AmericasNLP 2026 Annotation Guideline

3 minute read

Published:

Example

El Fandi performing a verónica

Reference caption (guideline): Un torero realiza un lance a la verónica con el capote ante el toro en la plaza.


5 — Excellent

“Un torero ejecuta una verónica con el capote ante el toro en la plaza.”

Fluent Spanish, accurate description, and uses the correct cultural term (verónica) for the specific cape pass shown. Nothing to fix.


4 — Good

“Un hombre con traje rojo sostiene una tela frente a un toro grande.”

Clear, correct Spanish and the description matches the image, but it avoids the cultural and technical vocabulary — “hombre” instead of torero, “traje rojo” instead of traje de luces, “tela” instead of capote, and no mention of the specific pass (verónica). Accurate but not culturally precise.


3 — Mixed

“Un hombre con ropa de colores sostiene una tela en un lugar grande.”

The Spanish is good, but the description is far too vague — it avoids all cultural terms, does not mention the bull at all, and gives almost no useful information about what is happening. Technically not wrong, but not clearly useful either.


2 — Poor

“Mujer azul con guitarra en parque luchar pequeño en calle mucho.”

The language is broken — missing articles, no conjugated verbs, no real sentence structure — and the content is largely wrong (no woman, no guitar, no park). Recognizable as an attempt, but unusable as a caption.


1 — Unusable

“Torador bulleando capelar el rojado arenoso con grandote luchamiento plazudo.”
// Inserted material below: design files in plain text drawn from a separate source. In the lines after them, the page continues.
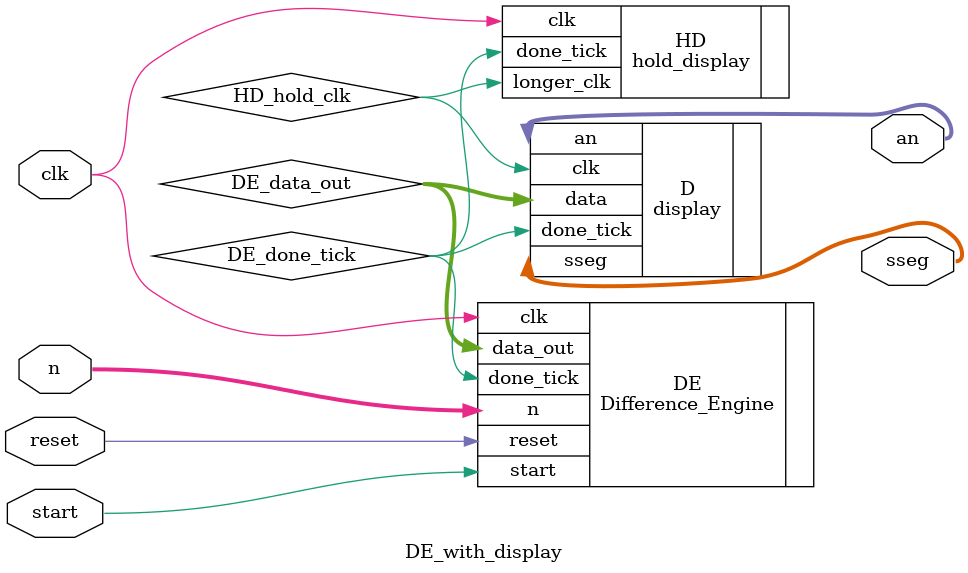
<source format=v>
`timescale 1ns / 1ps
module DE_with_display(
	input wire [5:0] n,
	input wire start, clk, reset,
	//output wire done_tick_signal,
	output wire [3:0] an,
	output wire [7:0] sseg 
    );

	//internal signals 
	wire [12:0] DE_data_out;
	wire DE_done_tick;
	wire HD_hold_clk;
	
	Difference_Engine DE(
	.n(n), //input
	.start(start), .clk(clk), .reset(reset),
	.data_out(DE_data_out), //output	
	.done_tick(DE_done_tick)
    );

	hold_display HD(
		.clk(clk),
		.done_tick(DE_done_tick),
		.longer_clk(HD_hold_clk)
		);
	
	display D(
		.clk(HD_hold_clk),
		.done_tick(DE_done_tick),
		.data(DE_data_out),
		.sseg(sseg),
		.an(an)
		);
endmodule

</source>
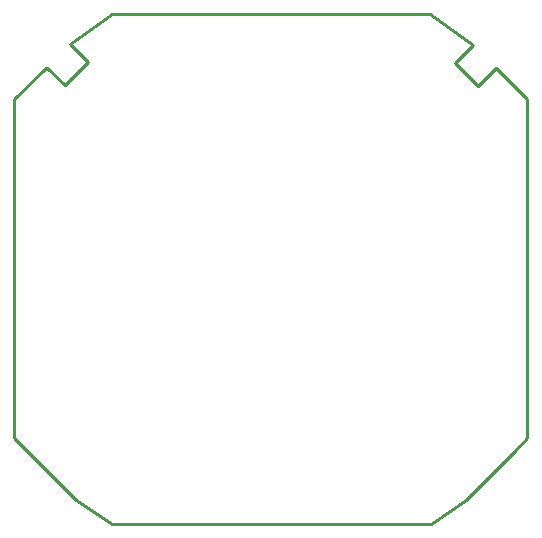
<source format=gm1>
G04 #@! TF.GenerationSoftware,KiCad,Pcbnew,5.1.5-52549c5~84~ubuntu18.04.1*
G04 #@! TF.CreationDate,2020-02-14T10:22:43+02:00*
G04 #@! TF.ProjectId,Touch_Switch_1ch,546f7563-685f-4537-9769-7463685f3163,rev?*
G04 #@! TF.SameCoordinates,Original*
G04 #@! TF.FileFunction,Profile,NP*
%FSLAX46Y46*%
G04 Gerber Fmt 4.6, Leading zero omitted, Abs format (unit mm)*
G04 Created by KiCad (PCBNEW 5.1.5-52549c5~84~ubuntu18.04.1) date 2020-02-14 10:22:43*
%MOMM*%
%LPD*%
G04 APERTURE LIST*
%ADD10C,0.254000*%
G04 APERTURE END LIST*
D10*
X76073000Y-35433000D02*
X79629000Y-32893000D01*
X79629000Y-32893000D02*
X106553000Y-32893000D01*
X106553000Y-32893000D02*
X110236000Y-35560000D01*
X110236000Y-35560000D02*
X108712000Y-37084000D01*
X108712000Y-37084000D02*
X110617000Y-38989000D01*
X110617000Y-38989000D02*
X112141000Y-37465000D01*
X112141000Y-37465000D02*
X114808000Y-40132000D01*
X114808000Y-40132000D02*
X114808000Y-68834000D01*
X114808000Y-68834000D02*
X113665000Y-69977000D01*
X113665000Y-69977000D02*
X109601000Y-74041000D01*
X109601000Y-74041000D02*
X106680000Y-76073000D01*
X106680000Y-76073000D02*
X79629000Y-76073000D01*
X79629000Y-76073000D02*
X76581000Y-74041000D01*
X76581000Y-74041000D02*
X73533000Y-70993000D01*
X73533000Y-70993000D02*
X71374000Y-68834000D01*
X71374000Y-68834000D02*
X71374000Y-40132000D01*
X71374000Y-40132000D02*
X74041000Y-37465000D01*
X74041000Y-37465000D02*
X74168000Y-37465000D01*
X74168000Y-37465000D02*
X75629000Y-38926000D01*
X75629000Y-38926000D02*
X77597000Y-36957000D01*
X77597000Y-36957000D02*
X76073000Y-35433000D01*
M02*

</source>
The words look Spanish but most are invented or malformed, and the sentence cannot be understood. Not really written in the language.


Rating Guide

This page shows how the 1–5 rating scale works in practice, using a Spanish caption example.


How to rate

For each system caption, give one overall score from 1 to 5, considering two dimensions:

  1. Language quality — Is it written in the target language? Is it grammatical, fluent, and natural? If the language is broken, the caption cannot score high even if the content is right.
  2. Image fidelity & cultural appropriateness — Does the caption describe what you actually see in the image? Does it use the right cultural terms? Would someone from the community find it respectful and accurate?

Rating scale

  • 5 — Excellent: Fluent, natural language and an accurate, culturally grounded description of the image. Uses the correct cultural and technical terms. Nothing meaningful to fix.
  • 4 — Good: Clear, well-written language with a correct description, but has small flaws — e.g. minor language errors, missing caption details, or imprecise cultural vocabulary.
  • 3 — Mixed: The language is mostly understandable, but the caption gets things wrong about the image, omits important content, or is too vague to be clearly useful.
  • 2 — Poor: The language has serious problems (broken grammar, frequent errors, hard to follow) and the description is largely inaccurate. Still recognizable as an attempt at a caption.
  • 1 — Unusable: Not in the target language, not understandable as language, or completely unrelated to the image.